Document images with source code:
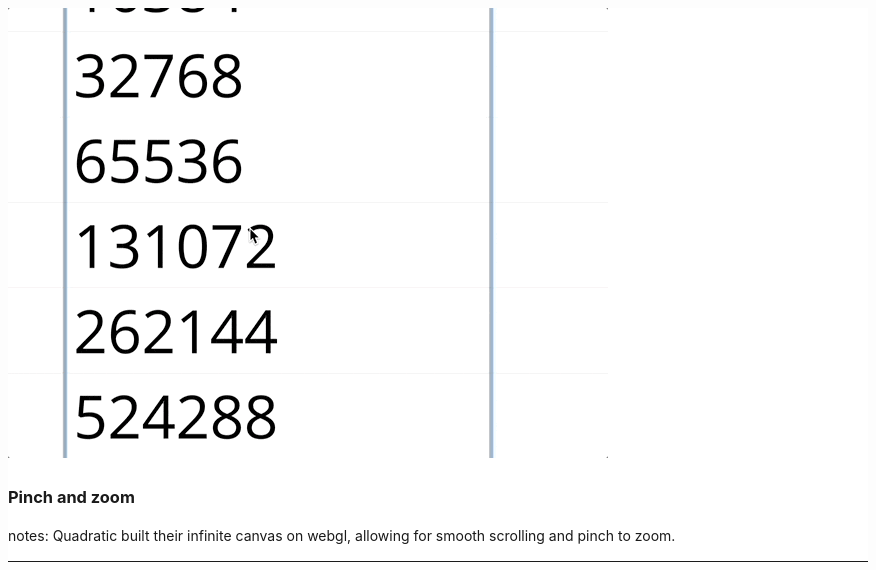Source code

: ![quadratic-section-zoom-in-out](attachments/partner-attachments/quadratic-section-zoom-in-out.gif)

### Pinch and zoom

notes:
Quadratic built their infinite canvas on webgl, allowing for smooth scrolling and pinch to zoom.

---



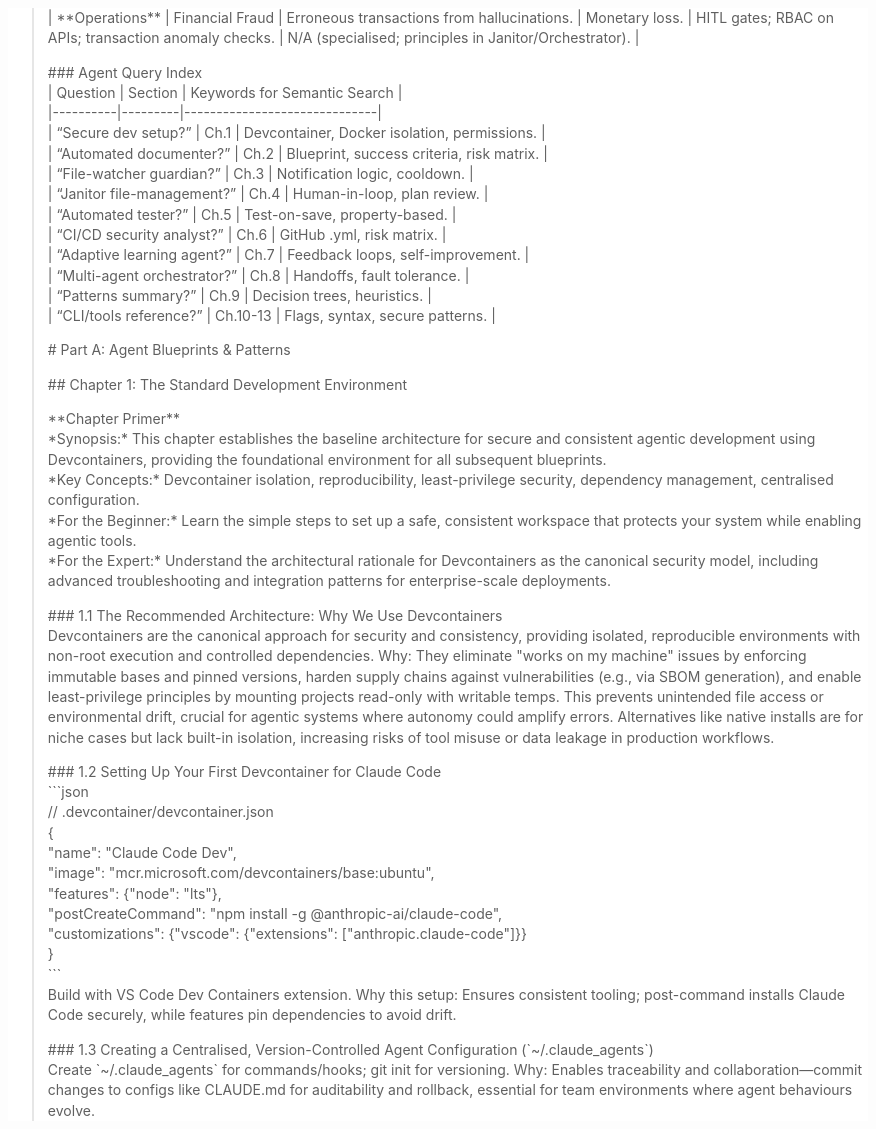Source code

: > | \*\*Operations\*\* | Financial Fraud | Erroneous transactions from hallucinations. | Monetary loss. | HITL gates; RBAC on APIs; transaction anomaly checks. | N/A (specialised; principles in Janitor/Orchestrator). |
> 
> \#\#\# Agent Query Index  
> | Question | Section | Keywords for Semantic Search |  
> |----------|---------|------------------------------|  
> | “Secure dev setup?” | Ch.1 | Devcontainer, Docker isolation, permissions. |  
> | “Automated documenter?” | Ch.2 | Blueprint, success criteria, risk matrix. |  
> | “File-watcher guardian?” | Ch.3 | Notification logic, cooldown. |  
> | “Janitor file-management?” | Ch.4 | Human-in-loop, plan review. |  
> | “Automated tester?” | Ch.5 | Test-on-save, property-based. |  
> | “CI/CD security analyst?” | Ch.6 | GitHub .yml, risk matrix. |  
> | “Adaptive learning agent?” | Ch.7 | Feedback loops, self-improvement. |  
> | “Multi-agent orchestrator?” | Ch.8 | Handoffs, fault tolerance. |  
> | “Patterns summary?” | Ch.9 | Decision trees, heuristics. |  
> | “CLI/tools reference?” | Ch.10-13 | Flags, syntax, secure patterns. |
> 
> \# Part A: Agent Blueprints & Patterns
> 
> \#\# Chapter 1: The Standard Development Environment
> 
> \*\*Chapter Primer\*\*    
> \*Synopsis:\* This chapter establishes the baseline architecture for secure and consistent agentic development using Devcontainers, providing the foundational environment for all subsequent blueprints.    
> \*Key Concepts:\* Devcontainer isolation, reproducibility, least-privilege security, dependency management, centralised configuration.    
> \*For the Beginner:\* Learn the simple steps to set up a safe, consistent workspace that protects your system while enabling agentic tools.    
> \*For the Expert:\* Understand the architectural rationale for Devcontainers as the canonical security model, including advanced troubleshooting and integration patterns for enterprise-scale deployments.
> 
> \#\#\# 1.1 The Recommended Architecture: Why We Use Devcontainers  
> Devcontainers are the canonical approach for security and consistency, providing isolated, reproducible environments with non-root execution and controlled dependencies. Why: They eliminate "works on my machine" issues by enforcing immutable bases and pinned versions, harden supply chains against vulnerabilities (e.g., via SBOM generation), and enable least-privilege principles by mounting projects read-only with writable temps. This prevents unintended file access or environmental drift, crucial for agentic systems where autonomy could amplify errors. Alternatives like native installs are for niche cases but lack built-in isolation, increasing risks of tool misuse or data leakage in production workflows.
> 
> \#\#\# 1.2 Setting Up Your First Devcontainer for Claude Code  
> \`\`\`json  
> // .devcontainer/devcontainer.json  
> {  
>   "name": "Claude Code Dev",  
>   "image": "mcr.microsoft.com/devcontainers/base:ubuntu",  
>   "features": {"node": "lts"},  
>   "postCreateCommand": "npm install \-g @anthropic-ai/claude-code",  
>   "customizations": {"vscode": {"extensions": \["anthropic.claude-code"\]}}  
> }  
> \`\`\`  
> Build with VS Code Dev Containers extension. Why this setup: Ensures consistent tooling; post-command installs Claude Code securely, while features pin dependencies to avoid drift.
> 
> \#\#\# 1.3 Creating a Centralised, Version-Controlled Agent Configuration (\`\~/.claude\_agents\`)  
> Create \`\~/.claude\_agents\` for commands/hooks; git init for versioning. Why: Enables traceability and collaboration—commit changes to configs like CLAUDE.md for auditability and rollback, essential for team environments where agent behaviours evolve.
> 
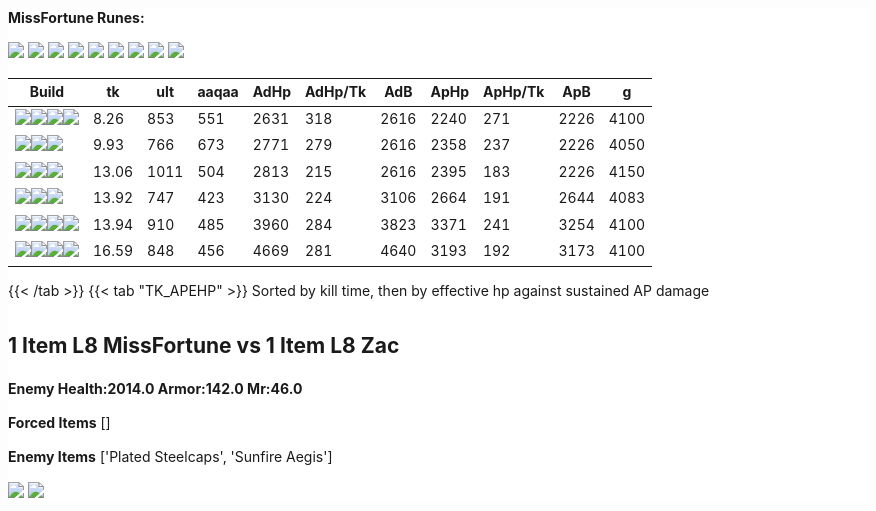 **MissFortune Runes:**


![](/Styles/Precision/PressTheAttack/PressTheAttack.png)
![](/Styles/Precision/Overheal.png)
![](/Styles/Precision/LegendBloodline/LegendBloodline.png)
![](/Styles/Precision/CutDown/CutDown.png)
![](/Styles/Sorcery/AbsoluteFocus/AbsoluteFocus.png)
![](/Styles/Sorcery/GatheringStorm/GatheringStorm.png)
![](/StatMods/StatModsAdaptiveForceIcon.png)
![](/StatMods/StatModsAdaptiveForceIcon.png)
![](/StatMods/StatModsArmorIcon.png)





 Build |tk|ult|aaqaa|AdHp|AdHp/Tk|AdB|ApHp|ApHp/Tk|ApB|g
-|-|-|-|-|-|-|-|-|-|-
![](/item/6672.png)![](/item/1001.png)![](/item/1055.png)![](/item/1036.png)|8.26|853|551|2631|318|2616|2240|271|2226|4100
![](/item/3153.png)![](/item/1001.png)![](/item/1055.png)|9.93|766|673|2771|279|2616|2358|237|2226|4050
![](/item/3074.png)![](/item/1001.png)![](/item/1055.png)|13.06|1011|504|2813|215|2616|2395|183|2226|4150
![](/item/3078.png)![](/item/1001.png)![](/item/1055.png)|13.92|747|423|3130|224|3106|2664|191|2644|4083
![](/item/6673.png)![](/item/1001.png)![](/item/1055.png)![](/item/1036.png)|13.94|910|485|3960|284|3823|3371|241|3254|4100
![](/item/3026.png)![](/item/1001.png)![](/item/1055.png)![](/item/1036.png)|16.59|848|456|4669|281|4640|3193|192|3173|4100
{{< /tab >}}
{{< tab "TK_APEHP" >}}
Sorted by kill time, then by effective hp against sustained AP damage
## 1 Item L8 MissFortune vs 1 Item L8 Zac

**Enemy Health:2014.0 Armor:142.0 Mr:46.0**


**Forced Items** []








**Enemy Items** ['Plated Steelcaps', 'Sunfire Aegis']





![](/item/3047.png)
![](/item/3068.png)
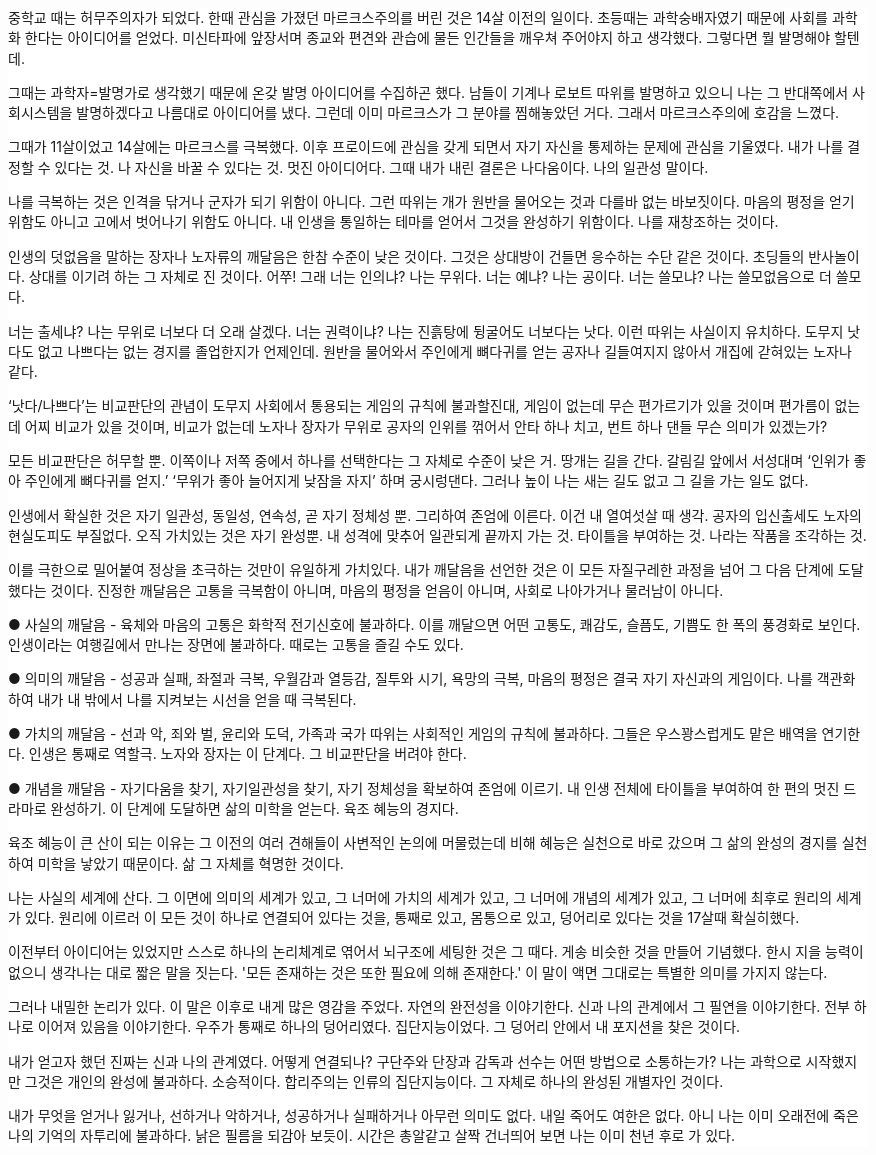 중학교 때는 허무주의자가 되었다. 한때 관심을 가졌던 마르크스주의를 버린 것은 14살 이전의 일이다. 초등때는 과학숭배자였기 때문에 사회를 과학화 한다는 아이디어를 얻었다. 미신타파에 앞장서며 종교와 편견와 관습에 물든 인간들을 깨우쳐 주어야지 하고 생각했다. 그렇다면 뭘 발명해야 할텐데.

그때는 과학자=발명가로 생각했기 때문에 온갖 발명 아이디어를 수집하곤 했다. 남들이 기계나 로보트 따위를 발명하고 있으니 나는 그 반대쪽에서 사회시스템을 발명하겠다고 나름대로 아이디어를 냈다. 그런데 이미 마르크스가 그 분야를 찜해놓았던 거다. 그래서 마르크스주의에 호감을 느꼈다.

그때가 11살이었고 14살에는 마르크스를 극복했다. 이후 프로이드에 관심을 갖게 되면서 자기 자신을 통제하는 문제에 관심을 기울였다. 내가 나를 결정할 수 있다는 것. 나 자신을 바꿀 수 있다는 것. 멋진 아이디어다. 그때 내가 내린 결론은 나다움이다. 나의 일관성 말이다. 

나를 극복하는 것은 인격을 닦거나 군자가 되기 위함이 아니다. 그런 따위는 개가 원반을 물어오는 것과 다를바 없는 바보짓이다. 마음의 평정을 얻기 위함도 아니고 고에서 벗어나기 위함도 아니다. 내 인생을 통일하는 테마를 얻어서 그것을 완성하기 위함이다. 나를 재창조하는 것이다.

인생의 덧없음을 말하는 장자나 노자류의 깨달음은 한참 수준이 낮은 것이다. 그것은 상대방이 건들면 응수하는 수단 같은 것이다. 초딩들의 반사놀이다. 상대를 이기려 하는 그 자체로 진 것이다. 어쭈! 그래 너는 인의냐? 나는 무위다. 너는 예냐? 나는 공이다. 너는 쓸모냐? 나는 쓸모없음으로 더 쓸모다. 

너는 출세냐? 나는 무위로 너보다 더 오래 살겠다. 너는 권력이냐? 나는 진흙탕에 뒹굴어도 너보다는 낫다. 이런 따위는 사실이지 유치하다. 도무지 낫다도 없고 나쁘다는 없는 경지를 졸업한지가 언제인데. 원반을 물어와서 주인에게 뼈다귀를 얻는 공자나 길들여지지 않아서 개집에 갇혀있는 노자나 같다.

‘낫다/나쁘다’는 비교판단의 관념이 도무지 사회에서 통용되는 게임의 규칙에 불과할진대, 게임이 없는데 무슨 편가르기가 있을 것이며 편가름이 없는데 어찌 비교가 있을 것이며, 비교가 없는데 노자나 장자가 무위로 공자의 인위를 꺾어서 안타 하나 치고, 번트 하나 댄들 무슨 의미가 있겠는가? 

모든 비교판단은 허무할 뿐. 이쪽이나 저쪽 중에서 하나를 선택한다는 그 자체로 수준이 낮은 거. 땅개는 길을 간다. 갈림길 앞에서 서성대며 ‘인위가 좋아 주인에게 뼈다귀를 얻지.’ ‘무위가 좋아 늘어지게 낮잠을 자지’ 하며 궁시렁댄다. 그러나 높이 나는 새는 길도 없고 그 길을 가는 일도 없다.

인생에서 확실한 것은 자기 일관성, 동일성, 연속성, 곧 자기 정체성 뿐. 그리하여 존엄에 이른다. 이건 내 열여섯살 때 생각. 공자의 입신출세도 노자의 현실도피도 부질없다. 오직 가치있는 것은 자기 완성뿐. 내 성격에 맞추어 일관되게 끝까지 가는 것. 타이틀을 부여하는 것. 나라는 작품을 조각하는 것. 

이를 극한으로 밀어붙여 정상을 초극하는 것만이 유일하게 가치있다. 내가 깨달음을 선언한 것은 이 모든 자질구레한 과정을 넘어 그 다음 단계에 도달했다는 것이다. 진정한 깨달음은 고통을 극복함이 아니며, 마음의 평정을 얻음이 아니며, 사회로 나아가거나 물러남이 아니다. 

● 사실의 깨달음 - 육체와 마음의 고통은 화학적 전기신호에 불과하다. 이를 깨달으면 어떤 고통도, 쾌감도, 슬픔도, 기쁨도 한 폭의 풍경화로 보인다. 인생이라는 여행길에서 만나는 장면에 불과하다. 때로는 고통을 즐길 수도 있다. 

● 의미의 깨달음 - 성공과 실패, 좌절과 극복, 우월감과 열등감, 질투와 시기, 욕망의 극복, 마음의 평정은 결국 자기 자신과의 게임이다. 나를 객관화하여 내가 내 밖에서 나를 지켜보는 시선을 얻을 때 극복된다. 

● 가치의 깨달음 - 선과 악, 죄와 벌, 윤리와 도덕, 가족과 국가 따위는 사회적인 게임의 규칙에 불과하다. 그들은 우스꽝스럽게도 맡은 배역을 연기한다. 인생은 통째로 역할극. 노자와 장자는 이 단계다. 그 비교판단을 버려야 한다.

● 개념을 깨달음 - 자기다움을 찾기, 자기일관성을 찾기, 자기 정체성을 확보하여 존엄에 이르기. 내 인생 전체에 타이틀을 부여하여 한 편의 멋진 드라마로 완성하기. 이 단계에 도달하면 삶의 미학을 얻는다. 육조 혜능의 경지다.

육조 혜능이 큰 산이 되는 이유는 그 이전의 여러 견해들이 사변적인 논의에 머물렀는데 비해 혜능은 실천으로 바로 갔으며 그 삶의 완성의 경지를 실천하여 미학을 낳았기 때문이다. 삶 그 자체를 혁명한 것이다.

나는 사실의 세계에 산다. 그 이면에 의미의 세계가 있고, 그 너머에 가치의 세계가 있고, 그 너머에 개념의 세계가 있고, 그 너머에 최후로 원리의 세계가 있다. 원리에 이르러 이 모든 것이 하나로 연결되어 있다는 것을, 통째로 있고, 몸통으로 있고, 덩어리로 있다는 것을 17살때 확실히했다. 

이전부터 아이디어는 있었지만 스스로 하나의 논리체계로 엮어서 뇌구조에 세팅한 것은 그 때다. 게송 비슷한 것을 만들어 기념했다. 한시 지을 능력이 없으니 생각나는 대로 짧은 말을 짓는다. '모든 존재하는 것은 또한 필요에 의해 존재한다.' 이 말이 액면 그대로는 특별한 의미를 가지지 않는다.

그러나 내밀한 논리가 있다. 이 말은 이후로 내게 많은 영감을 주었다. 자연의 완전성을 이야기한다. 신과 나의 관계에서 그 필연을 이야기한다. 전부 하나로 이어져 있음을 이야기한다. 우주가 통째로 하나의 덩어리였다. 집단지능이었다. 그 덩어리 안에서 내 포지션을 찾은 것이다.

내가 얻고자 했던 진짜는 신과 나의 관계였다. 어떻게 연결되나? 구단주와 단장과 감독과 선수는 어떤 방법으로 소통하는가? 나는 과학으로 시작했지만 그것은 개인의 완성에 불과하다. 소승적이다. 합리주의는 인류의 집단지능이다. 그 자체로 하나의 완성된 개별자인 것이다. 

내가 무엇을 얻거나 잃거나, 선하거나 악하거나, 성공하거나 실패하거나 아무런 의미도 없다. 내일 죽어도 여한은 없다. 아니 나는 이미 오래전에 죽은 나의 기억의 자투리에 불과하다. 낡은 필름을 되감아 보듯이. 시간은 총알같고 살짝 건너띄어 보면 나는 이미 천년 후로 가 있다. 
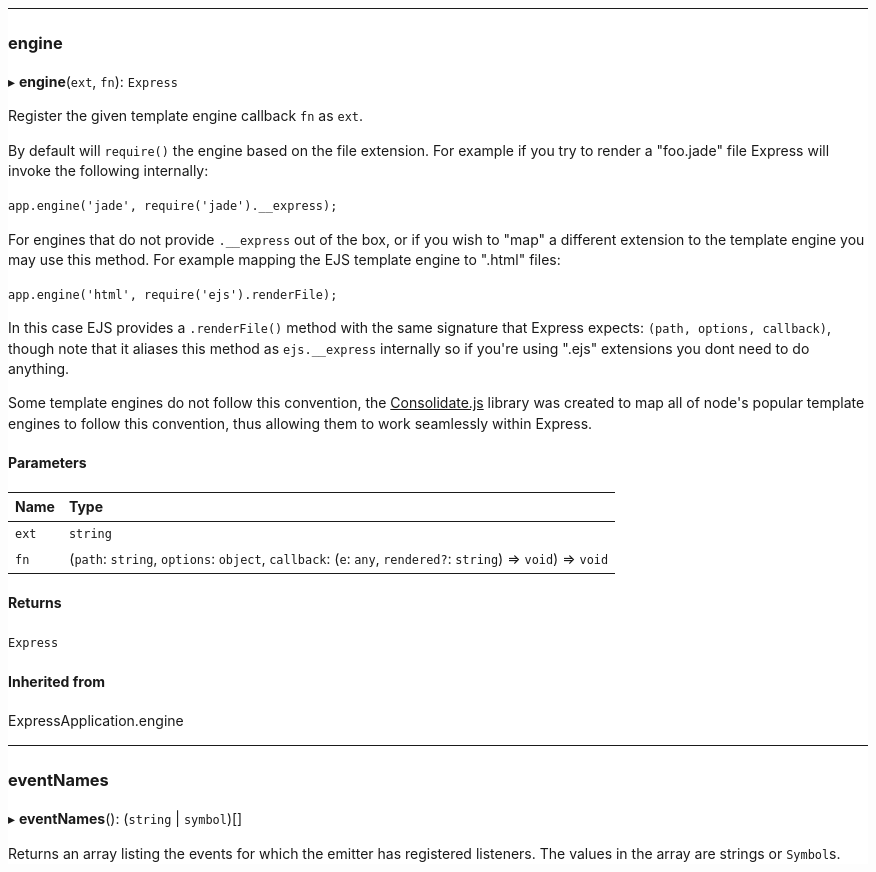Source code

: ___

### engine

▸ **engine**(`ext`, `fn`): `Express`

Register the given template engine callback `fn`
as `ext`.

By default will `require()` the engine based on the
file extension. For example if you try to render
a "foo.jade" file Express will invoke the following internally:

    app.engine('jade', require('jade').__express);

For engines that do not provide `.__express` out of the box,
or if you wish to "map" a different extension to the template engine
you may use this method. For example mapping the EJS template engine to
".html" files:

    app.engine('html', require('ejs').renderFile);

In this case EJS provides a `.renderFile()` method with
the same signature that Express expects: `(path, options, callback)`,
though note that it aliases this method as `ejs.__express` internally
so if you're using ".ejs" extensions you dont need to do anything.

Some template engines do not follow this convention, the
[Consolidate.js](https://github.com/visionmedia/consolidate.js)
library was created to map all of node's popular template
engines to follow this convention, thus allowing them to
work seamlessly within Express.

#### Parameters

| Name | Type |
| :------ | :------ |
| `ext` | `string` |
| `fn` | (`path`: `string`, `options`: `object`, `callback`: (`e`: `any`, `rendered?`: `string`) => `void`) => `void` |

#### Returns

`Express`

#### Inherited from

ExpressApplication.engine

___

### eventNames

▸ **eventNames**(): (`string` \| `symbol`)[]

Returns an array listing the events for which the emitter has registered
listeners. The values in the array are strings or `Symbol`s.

> **YOUR TASK**
State how many lines of the entries include the string "will", with nothing besides the number.

> **EXERCISE RESULT**
2